(Wat je doet): Zet alle verschillende datums op een rij die in de rechterlijke uitspraak hieronder voorkomen.

(Documentfragment):

ECLI:NL:CRVB:2025:835

Centrale Raad van Beroep

Datum uitspraak
28 mei 2025
Publicatiedatum
4 juni 2025
Zaaknummer
24/1847 ZW
Instantie
Centrale Raad van Beroep
Type
Uitspraak
Procedures
  • Schadevergoedingsuitspraak
Vindplaatsen
  • Rechtspraak.nl
AI samenvatting door LexboostAutomatisch gegenereerd

Weigering terug te komen van het besluit tot beëindiging van de ZW-uitkering van appellant

In deze zaak gaat het om de weigering van het Uitvoeringsinstituut werknemersverzekeringen (Uwv) om terug te komen van een besluit van 3 oktober 2014, waarbij de Ziektewet (ZW)-uitkering van appellant per 3 november 2014 is beëindigd. Appellant stelt dat hij altijd met ernstige psychische problematiek heeft gekampt, ook op het moment van beëindiging van de uitkering. De Centrale Raad van Beroep oordeelt echter dat er geen nieuw gebleken feiten of veranderde omstandigheden zijn die de beëindiging van de uitkering onterecht maken. De rechtbank Rotterdam had eerder de weigering van het Uwv om terug te komen van het besluit in stand gelaten, en de Raad bevestigt deze uitspraak. De Raad concludeert dat het Uwv zorgvuldig heeft gehandeld en dat de medische situatie van appellant niet is veranderd ten opzichte van de eerdere beoordeling. De Raad wijst het verzoek om schadevergoeding af en bevestigt de beslissing van de rechtbank.

Uitspraak

24/1847 ZW
Datum uitspraak: 28 mei 2025
Centrale Raad van Beroep
Enkelvoudige kamer
Uitspraak op het hoger beroep tegen de uitspraak van de rechtbank Rotterdam van 10 juli 2024, 23/4785 (aangevallen uitspraak) en uitspraak op het verzoek om veroordeling tot vergoeding van schade
Partijen:
[appellant] te [woonplaats] (appellant)
de Raad van bestuur van het Uitvoeringsinstituut werknemersverzekeringen (Uwv)
SAMENVATTING
Het gaat in deze zaak over de vraag of het Uwv terecht heeft geweigerd om terug te komen van het besluit van 3 oktober 2014, waarbij de ZW-uitkering van appellant per 3 november 2014 is beëindigd. Volgens appellant blijkt uit de door hem overgelegde stukken dat hij altijd met ernstige (en beperkende) psychische problematiek heeft gekampt, ook op 3 november 2014. De Raad volgt dit standpunt niet en komt tot het oordeel dat de rechtbank de weigering terecht in stand heeft gelaten.

(Inhoud gegevens):
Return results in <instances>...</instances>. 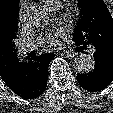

(Uitkomst opdracht):
- 28 mei 2025
- 4 juni 2025
- 3 oktober 2014
- 3 november 2014
- 10 juli 2024